(What you will do) Copy the entries verbatim, starting at the line containing "Document page, 1241x1754 pixels." and ending at the line containing "text this command", with both of those lines included.

--- Begin Material ---

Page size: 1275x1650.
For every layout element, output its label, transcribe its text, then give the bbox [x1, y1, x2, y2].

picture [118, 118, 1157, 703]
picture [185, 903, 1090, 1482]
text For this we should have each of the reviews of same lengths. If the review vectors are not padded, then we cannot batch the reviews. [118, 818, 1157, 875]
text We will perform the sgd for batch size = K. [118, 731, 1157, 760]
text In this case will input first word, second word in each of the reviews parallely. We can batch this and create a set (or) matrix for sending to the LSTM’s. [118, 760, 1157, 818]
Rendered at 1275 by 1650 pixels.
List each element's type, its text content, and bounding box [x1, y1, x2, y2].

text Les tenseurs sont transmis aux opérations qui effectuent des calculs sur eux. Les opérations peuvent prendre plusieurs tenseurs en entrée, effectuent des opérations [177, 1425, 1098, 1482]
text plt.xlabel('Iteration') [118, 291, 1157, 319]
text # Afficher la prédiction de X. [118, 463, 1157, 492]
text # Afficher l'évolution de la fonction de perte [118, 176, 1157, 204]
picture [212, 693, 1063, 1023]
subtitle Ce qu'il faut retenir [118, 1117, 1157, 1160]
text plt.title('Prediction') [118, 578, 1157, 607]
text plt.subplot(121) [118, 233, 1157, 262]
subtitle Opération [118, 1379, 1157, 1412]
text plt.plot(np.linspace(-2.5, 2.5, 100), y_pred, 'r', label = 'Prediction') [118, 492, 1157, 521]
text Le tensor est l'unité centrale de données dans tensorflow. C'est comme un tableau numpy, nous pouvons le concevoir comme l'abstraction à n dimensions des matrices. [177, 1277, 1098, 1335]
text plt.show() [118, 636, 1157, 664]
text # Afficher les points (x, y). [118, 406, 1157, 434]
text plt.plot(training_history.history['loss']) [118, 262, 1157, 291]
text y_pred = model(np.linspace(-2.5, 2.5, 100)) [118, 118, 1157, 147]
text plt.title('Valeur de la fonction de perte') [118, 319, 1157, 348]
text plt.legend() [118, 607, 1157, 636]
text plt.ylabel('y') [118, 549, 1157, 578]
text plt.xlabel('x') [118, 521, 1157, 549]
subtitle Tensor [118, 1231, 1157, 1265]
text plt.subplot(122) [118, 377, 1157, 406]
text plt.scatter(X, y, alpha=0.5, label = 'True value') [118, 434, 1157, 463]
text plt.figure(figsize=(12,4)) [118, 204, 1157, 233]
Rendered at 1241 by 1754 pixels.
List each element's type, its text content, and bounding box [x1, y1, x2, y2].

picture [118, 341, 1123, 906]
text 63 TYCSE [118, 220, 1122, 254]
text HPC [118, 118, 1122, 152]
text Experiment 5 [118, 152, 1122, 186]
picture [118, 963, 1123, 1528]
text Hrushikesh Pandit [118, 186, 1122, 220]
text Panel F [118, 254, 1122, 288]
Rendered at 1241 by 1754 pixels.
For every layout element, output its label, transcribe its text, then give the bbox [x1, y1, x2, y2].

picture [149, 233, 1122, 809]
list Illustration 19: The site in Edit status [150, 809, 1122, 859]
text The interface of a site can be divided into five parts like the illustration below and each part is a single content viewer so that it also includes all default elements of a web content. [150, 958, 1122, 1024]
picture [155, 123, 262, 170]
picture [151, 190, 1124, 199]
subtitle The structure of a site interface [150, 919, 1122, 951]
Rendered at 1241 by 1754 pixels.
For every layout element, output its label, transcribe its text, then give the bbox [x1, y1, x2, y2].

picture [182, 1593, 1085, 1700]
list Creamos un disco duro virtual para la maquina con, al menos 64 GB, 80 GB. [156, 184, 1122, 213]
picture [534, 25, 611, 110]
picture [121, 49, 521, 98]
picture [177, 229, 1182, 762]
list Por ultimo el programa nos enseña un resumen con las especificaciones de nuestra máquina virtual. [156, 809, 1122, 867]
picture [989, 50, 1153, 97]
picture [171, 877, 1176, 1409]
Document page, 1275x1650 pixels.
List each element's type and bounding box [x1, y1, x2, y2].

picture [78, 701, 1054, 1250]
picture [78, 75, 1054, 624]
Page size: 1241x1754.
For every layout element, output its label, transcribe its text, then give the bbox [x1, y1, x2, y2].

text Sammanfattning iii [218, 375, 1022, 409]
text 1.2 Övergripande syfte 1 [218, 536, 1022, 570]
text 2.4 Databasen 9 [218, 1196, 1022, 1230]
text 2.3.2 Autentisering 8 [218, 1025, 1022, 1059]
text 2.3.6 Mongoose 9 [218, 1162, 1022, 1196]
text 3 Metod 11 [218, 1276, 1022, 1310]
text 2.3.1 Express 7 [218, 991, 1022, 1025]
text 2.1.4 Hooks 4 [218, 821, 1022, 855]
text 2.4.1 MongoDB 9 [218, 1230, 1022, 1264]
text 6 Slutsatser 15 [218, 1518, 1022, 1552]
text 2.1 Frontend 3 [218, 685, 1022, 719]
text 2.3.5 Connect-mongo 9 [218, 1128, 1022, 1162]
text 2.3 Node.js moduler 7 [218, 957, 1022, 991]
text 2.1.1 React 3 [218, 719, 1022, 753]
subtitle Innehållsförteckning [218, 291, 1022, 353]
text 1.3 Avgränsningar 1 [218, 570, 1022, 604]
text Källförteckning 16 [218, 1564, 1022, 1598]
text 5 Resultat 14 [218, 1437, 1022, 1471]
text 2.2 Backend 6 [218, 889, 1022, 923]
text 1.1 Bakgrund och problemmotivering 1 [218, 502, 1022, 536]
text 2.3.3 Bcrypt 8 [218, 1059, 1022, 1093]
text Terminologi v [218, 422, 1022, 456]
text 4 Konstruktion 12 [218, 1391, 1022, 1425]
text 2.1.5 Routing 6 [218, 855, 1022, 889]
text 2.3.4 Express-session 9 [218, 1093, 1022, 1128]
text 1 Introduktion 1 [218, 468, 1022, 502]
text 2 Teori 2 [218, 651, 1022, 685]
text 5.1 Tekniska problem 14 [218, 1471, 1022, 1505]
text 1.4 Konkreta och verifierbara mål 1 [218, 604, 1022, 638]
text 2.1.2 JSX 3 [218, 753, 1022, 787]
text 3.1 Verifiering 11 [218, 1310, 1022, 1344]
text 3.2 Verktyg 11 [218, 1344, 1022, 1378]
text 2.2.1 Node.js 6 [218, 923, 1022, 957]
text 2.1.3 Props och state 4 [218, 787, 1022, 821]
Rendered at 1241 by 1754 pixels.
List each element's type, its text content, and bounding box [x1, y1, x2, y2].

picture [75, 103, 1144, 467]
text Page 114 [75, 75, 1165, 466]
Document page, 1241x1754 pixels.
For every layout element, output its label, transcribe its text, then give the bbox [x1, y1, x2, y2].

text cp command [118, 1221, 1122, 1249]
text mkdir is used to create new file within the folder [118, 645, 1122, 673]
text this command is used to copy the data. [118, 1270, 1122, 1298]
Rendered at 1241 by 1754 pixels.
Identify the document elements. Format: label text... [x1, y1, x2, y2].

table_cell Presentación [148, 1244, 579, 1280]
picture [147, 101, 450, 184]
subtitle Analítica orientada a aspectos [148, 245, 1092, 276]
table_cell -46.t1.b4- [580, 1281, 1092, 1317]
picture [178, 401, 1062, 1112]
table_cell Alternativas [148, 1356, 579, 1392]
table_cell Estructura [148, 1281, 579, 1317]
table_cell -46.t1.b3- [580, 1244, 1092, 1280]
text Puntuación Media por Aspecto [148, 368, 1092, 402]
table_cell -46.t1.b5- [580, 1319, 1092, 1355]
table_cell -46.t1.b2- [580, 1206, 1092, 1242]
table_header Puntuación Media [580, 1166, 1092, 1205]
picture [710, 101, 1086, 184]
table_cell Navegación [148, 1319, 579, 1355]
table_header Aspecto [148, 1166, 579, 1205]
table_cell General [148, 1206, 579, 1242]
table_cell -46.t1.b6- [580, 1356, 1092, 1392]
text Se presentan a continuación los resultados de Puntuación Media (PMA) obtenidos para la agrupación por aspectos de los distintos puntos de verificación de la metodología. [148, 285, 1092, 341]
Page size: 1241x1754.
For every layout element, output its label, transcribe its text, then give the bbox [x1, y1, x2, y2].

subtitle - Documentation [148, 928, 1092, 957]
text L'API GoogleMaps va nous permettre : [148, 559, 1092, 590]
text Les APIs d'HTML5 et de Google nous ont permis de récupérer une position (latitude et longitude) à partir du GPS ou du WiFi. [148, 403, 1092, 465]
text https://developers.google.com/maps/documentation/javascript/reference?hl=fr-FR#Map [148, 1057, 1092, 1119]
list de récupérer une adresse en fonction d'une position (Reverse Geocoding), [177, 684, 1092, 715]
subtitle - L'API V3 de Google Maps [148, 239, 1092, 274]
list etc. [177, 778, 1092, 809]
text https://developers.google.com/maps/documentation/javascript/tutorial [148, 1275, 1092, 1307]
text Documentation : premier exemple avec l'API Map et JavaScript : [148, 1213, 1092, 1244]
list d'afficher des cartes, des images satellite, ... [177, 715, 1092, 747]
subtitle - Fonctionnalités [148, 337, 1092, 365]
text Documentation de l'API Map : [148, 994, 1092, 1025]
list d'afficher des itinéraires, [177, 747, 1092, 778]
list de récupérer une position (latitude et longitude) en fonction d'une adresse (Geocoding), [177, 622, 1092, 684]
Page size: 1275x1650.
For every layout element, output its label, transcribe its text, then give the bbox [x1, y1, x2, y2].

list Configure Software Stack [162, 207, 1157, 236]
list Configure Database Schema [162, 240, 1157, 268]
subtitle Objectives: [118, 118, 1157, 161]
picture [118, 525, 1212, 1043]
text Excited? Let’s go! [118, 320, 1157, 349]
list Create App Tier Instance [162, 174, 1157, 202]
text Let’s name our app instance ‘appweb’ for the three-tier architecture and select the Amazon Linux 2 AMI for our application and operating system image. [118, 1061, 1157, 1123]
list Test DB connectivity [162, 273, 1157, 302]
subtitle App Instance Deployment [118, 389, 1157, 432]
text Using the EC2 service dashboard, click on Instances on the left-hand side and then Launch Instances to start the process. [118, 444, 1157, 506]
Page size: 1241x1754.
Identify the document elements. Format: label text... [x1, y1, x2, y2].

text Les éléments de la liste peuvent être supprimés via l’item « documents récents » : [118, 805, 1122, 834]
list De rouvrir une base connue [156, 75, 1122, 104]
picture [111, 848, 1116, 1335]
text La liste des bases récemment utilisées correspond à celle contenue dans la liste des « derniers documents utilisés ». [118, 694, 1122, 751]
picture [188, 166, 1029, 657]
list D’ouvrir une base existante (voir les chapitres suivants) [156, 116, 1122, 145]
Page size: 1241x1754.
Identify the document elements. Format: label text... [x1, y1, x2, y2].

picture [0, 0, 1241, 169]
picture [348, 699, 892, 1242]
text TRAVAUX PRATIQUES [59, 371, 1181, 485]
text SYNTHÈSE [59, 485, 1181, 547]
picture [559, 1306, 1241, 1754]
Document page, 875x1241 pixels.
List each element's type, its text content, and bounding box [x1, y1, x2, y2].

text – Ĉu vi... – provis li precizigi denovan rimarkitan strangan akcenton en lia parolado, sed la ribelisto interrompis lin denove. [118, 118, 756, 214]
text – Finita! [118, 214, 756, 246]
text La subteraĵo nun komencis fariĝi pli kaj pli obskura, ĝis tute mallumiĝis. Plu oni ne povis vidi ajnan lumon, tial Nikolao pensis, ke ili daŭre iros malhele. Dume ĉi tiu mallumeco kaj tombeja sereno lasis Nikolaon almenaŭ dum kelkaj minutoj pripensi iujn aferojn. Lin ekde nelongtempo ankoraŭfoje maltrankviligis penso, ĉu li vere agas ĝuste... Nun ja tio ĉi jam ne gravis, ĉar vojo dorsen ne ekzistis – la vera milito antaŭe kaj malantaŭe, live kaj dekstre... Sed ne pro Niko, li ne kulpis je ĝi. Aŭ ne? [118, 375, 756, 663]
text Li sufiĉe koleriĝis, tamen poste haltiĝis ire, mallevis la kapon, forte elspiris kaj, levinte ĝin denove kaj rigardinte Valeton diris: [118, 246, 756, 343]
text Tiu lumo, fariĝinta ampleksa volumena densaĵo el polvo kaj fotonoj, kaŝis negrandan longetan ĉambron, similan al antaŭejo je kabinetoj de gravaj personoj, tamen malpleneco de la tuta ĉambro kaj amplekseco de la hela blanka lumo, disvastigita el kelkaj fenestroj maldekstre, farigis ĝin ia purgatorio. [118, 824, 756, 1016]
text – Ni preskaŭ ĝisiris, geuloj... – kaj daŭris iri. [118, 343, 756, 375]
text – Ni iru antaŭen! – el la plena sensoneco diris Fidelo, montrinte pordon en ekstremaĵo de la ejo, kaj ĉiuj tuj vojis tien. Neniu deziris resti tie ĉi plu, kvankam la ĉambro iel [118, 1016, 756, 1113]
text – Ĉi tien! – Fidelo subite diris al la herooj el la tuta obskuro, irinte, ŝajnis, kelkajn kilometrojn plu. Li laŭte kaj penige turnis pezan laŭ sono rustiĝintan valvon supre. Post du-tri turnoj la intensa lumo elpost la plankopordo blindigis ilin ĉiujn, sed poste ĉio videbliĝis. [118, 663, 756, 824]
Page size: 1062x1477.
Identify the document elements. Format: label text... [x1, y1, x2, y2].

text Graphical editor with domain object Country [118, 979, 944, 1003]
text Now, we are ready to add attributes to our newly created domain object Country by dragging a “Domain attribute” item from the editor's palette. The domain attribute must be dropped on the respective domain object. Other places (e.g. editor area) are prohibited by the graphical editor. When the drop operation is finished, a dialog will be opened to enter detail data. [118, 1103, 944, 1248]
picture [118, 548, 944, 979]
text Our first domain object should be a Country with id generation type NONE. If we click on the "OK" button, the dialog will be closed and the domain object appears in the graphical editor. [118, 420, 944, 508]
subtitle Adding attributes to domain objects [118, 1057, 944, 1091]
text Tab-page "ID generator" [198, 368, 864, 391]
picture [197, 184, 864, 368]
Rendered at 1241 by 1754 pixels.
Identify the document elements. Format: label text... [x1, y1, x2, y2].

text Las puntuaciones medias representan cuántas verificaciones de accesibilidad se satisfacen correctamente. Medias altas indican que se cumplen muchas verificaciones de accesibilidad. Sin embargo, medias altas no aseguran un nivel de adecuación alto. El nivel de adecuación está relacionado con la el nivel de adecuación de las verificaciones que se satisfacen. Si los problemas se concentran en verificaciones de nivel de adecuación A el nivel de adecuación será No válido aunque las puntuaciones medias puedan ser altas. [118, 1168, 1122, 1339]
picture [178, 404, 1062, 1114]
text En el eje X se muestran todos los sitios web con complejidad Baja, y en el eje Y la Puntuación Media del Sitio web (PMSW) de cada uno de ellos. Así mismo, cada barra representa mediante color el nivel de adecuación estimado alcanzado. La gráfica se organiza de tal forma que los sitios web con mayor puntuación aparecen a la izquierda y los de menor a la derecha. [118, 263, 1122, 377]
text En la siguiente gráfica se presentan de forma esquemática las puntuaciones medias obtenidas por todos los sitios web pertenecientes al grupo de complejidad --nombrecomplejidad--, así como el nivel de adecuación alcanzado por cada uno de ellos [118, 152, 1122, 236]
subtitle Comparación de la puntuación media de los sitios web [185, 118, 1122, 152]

--- End Material ---

(Answer for the task)
Document page, 1241x1754 pixels.
For every layout element, output its label, transcribe its text, then give the bbox [x1, y1, x2, y2].

text cp command [118, 1221, 1122, 1249]
text mkdir is used to create new file within the folder [118, 645, 1122, 673]
text this command is used to copy the data. [118, 1270, 1122, 1298]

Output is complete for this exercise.